The waste management and recycling industry requires legal clarification that this derogation for organic pigments and organic dyes also applies to secondary raw materials to ensure that recyclers are not unfairly penalised for unintentional contamination from virgin production. In addition, the UTC limits for mixtures and articles containing organic pigments and dyes foreseen in the derogation are higher than the lower limits of quantification of the existing analytical methods mentioned above and could therefore be achieved by the recycling sector.
Secondary raw materials under the derogation for organic pigments and dyes
In view of these challenges, FEAD calls for legal certainty to ensure that the recycling industry can continue to operate effectively while complying with environmental legislation. As there is a general lack of standardised analytical methods for PCBs capable of detecting quantities at the proposed general UTC limit of 0.2 ppm, and as the presence of PCBs in secondary raw materials could be attributed to the use of organic pigments or organic dyes at the production stage, it is essential that the derogation for organic pigments and dyes also applies to recycled materials.
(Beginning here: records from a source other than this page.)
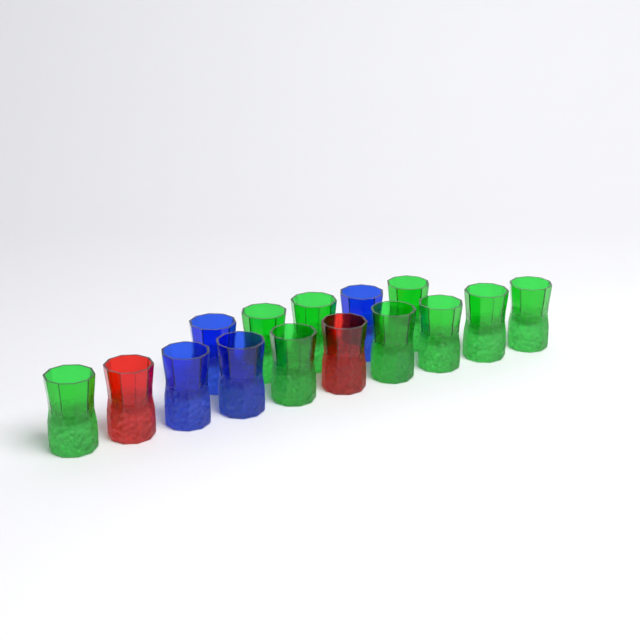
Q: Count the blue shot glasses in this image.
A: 4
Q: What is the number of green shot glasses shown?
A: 9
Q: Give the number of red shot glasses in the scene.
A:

Without this alignment, recyclers could face a disproportionate regulatory burden, undermining efforts to promote circularity and high-quality recycling.
In order to maintain a fair and practical regulatory framework, FEAD urges the Commission to explicitly clarify that recycled materials containing traces of PCBs are covered by the organic pigments and dyes derogation, thus ensuring a balanced approach that protects both public health and the viability of the recycling sector.
[1] Tyler J. Hannah, David Megson, Courtney D. Sandau, A review of the mechanisms of by-product PCB formation in pigments, dyes and paints, Science of The Total Environment, https://doi.org/10.1016/j.scitotenv.2022.158529
[2] https://www.umweltbundesamt.de/sites/default/files/medien/publikation/long/3007.pdf
[3] Department of Ecology, State of Washington, Polychlorinated Biphenyls in Consumer Products, Page 17 https://apps.ecology.wa.gov/publications/documents/1604014.pdf
FEAD is the European Waste Management Association, representing the private waste and resource management industry across Europe, including 20 national waste management federations and 3,000 waste management companies. Private waste management companies operate in 60% of municipal waste markets in Europe and in 75% of industrial and commercial waste. This means more than 320,000 local jobs, fuelling €5 billion of investments into the economy every year.